[T]he prairie plants yearly repeat their story, in technicolor, from the first pale blooms of pasque in April to the wine-red plumes of bluestem in the fall. All but the blind may read, and gather from the reading new lessons in the meaning of America.
Aldo Leopold author, wildlife biologist and conservationist
By Katy Read • katy.read@startribune.com
They're not towering, like mountains, or unfathomably deep, like oceans. They're flat or gently rolling treeless grasslands — the kind of landscape that coastal types like to dismiss as "flyoverland."

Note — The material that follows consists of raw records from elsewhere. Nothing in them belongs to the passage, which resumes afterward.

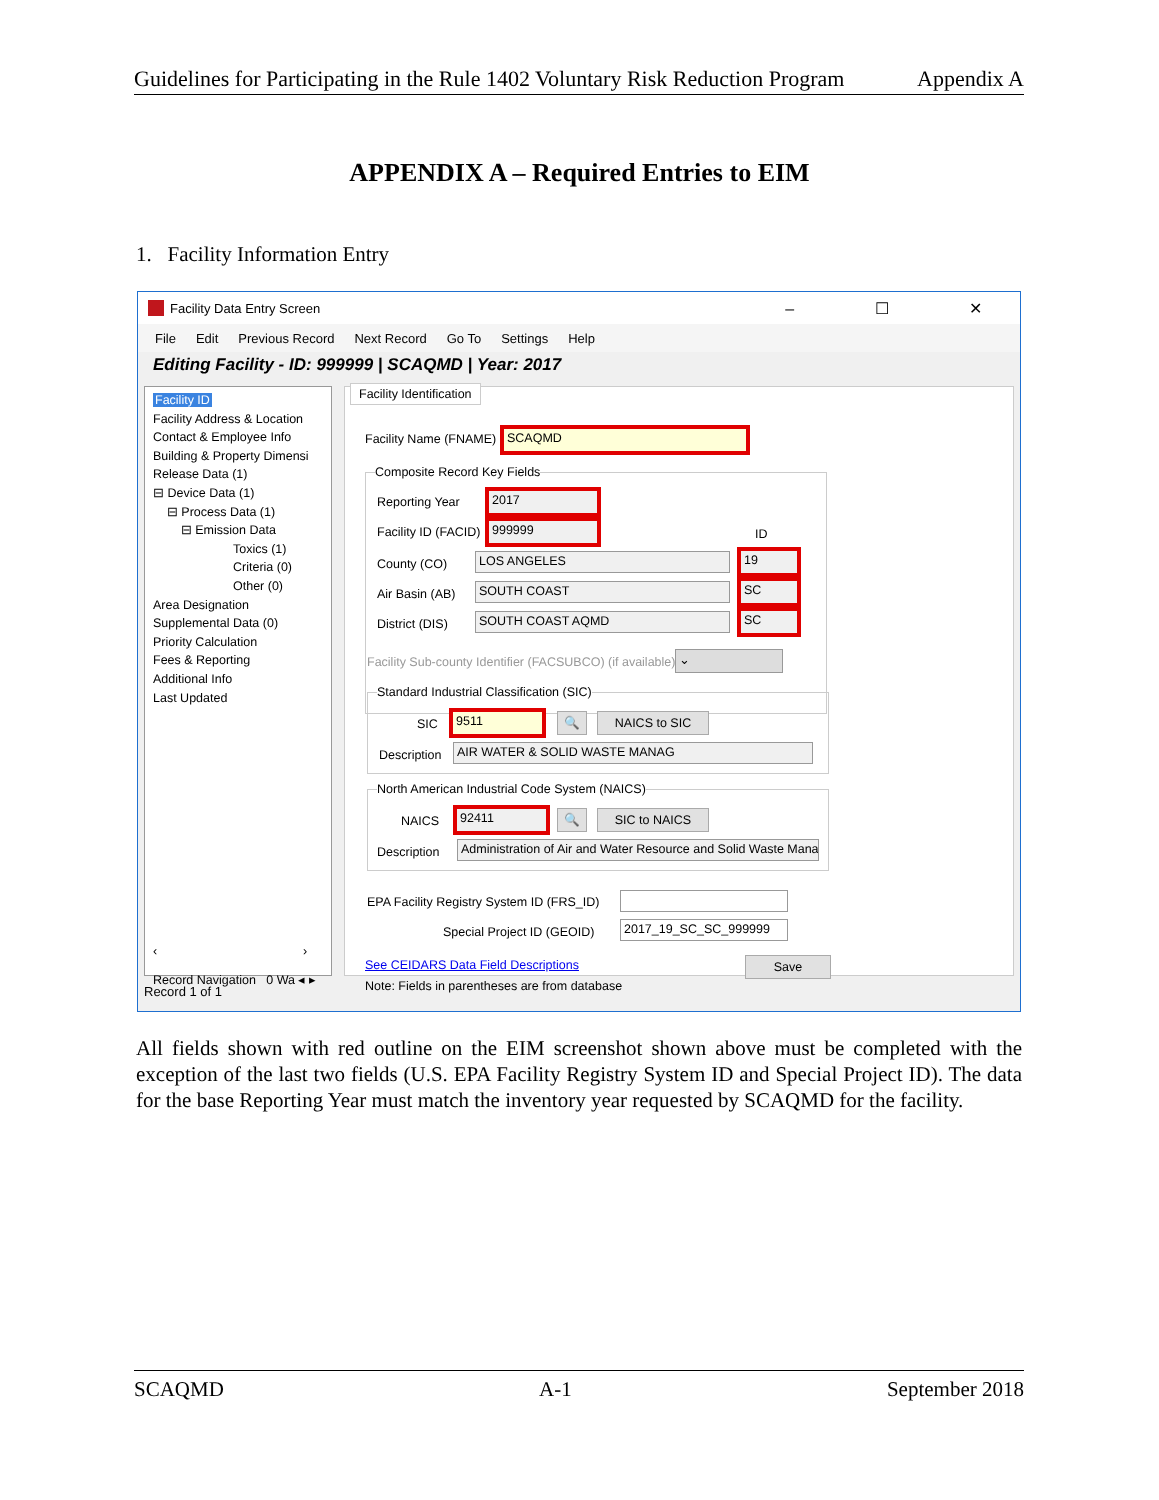Guidelines for Participating in the Rule 1402 Voluntary Risk Reduction Program Appendix A
APPENDIX A – Required Entries to EIM
1. Facility Information Entry
Facility Data Entry Screen – ☐ ✕
File Edit Previous Record Next Record Go To Settings Help
Editing Facility - ID: 999999 | SCAQMD | Year: 2017
Facility ID
Facility Address & Location
Contact & Employee Info
Building & Property Dimensi
Release Data (1)
⊟ Device Data (1)
⊟ Process Data (1)
⊟ Emission Data
Toxics (1)
Criteria (0)
Other (0)
Area Designation
Supplemental Data (0)
Priority Calculation
Fees & Reporting
Additional Info
Last Updated
‹ ›
Record Navigation 0 Wa ◂ ▸
Facility Identification
Facility Name (FNAME) SCAQMD
Composite Record Key Fields
Reporting Year
2017
Facility ID (FACID)
999999
ID
County (CO) LOS ANGELES 19
Air Basin (AB) SOUTH COAST SC
District (DIS) SOUTH COAST AQMD SC
Facility Sub-county Identifier (FACSUBCO) (if available) ⌄
Standard Industrial Classification (SIC)
SIC
9511 🔍 NAICS to SIC
Description AIR WATER & SOLID WASTE MANAG
North American Industrial Code System (NAICS)
NAICS
92411 🔍 SIC to NAICS
Description Administration of Air and Water Resource and Solid Waste Mana
EPA Facility Registry System ID (FRS_ID)
Special Project ID (GEOID) 2017_19_SC_SC_999999
See CEIDARS Data Field Descriptions Save
Note: Fields in parentheses are from database
Record 1 of 1
All fields shown with red outline on the EIM screenshot shown above must be completed with the exception of the last two fields (U.S. EPA Facility Registry System ID and Special Project ID). The data for the base Reporting Year must match the inventory year requested by SCAQMD for the facility.
SCAQMD A-1 September 2018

But prairies have their own subtle grandeur.
"To really appreciate a prairie, it's best to go walk in it and sit down, so that you're at eye level with the wildflowers," said Margaret Kuchenreuther, an associate professor of biology and coordinator of the environmental studies program at the University of Minnesota, Morris. "I love how the grass looks like waves in an ocean on a day when it's windy. It's quiet, but with the music of the wind, the meadowlark, the clay-colored sparrow, maybe a few katydids, it's magical."
Three factors shaped the prairies, Kuchenreuther said: drought, fire and grazing bison. Long droughts invited tough, narrow-leaved plants whose roots extend far underground. Wildfires and bison kept trees away.
To a prairie, trees are invasive species.